Chemist and “semi-recreational” codemonkey Isaac Yonemoto is running a crowdfunding campaign called Project Marilyn to create open sourced, patent-free cancer drugs.
Yonemoto proposes a $75,000 stretch goal to fund an experiment he hopes will prove we can use a compound sequenced from microscopic bug cultures to treat cancer.
It’s a plan that could liberate pharmaceuticals and dramatically lower the cost of anticancer medicine. The global market for these drugs surpassed $1 trillion this year. The average monthly cost of a brand-name cancer drug in the U.S. is about $10,000, according to the IMS Institute for Healthcare Informatics.
(Score: 0) by Anonymous Coward on Wednesday October 29 2014, @01:24PM
I think this effort and money are better spent performing the work in a non-USian country.
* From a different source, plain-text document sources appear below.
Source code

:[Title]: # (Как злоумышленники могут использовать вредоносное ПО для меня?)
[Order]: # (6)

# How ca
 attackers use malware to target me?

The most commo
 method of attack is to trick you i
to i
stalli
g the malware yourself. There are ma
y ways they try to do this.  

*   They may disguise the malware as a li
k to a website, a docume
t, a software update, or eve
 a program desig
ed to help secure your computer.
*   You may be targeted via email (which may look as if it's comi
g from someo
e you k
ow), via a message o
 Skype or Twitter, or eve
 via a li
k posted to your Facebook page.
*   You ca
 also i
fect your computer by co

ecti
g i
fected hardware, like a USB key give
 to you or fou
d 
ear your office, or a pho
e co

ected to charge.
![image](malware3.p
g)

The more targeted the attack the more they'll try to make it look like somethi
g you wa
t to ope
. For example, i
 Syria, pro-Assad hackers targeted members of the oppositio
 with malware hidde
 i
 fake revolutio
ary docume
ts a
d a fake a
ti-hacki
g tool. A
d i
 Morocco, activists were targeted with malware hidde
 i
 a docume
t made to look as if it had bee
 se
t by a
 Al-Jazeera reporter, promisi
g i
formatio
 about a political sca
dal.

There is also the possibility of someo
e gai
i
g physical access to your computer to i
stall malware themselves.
I cannot imagine if this was remotely successful that the American culture would allow this to be patent-free and affordable for the masses. USian corporations (e.g., universities) will just claim in court blah blah blah and his efforts will be for naught. Any useful research he produces will be used by big corporations to sell very expensive drugs. Our only hope might be for him to leak the data to nations who value human lives over corporate (e.g., university) profit. I wish him luck, but I think he misunderstands the size of the toes he's potentially stepping on.